About search for GitHub Enterprise Server
Users can search your instance to find, navigate, and understand issues, pull requests, code, and other content on GitHub Enterprise Server. Elasticsearch powers the search functionality on your instance. You can view the current status of Elasticsearch, and you can control search and index behavior.
For more information about search for GitHub Enterprise Server, see Search on GitHub documentation. For more information about Elasticsearch, see the Elasticsearch website.
About index management
GitHub Enterprise Server reconciles the state of the search index with data on the instance automatically and regularly, including:
- Issues, pull requests, repositories, and users in the database
- Git repositories (source code) on disk
In normal use, enterprise owners do not need to create new indices or schedule repair jobs. For troubleshooting or other support purposes, GitHub Support may instruct you to run a repair job.
Viewing search indices
- In the upper-right corner of any page, click .
- In the left sidebar, click Search indexes.
- Under "Index management", click the search index you want to view.
Creating a new search index
-
In the upper-right corner of any page, click .
-
In the left sidebar, click Search indexes.
-
Next to "Index management", click Create new index.
-
Select the Select the index to create dropdown, then click the search index you want to create.
-
If you want the index to be searchable, select the Make this index searchable checkbox.
-
If you want the index to be writable, select the Make this index writable checkbox.
-
Click Create index.
-
If your instance uses a high availability or cluster configuration, you will need to run a script to ensure the number of search indices is correctly configured across the instance.
Access the administrative shell for your primary appliance via SSH, then run one of the following commands.
For high availability configurations:
Shell /usr/local/share/enterprise/ghe-es-auto-expand -v 0-all
/usr/local/share/enterprise/ghe-es-auto-expand -v 0-all
For cluster configurations:
Shell /usr/local/share/enterprise/ghe-es-auto-expand -v 0-1
/usr/local/share/enterprise/ghe-es-auto-expand -v 0-1
Managing search indices
When you view an existing search index in the site admin dashboard, you can perform the following actions:
- Make the index searchable.
- Make the index writable.
- Update the index.
- Delete the index.
- Reset the index repair state.
- Start a new index repair job.
- Enable or disable index repair jobs.
Managing code search
You can enable or disable both search and index operations for source code. For more information about code search, see Searching code.

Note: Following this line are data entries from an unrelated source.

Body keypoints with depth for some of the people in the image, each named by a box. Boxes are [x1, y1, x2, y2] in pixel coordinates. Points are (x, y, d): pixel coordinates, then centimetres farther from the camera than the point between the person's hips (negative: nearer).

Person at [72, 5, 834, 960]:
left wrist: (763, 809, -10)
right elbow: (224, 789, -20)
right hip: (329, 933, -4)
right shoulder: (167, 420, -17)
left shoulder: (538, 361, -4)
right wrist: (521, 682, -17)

- In the upper-right corner of any page, click .
- In the left sidebar, click Search indexes.
- In the "Code search" section, next to "Searching" or "Indexing", click Enable or Disable.
Repairing search indices
Your instance uses repair jobs to reconcile the data, and schedules a repair job in the background when the following events occur:
- A new search index is created.
- Missing data needs to be backfilled.
- Old search data needs to be updated.
In the "Repair" section of the search index, a progress bar shows the current status of a repair job across background workers. You can ignore the value shown in the progress bar after a repair job has completed. The progress bar shows the difference between the repair offset and the highest record ID in the database, and will decrease as more repositories are added to your GitHub Enterprise Server instance even though those repositories are actually indexed.
To minimize the effects on I/O performance and reduce the chances of operations timing out, run the repair job during off-peak hours. As the job reconciles the search index with database and Git repository data, one CPU will be used. Monitor your system's load averages and CPU usage with a utility like top
. If you don't notice any significant increase in resource consumption, it should also be safe to run an index repair job during peak hours.
Repair jobs use a "repair offset" for parallelization. This is an offset into the database table for the record being reconciled. Multiple background jobs can synchronize work based on this offset.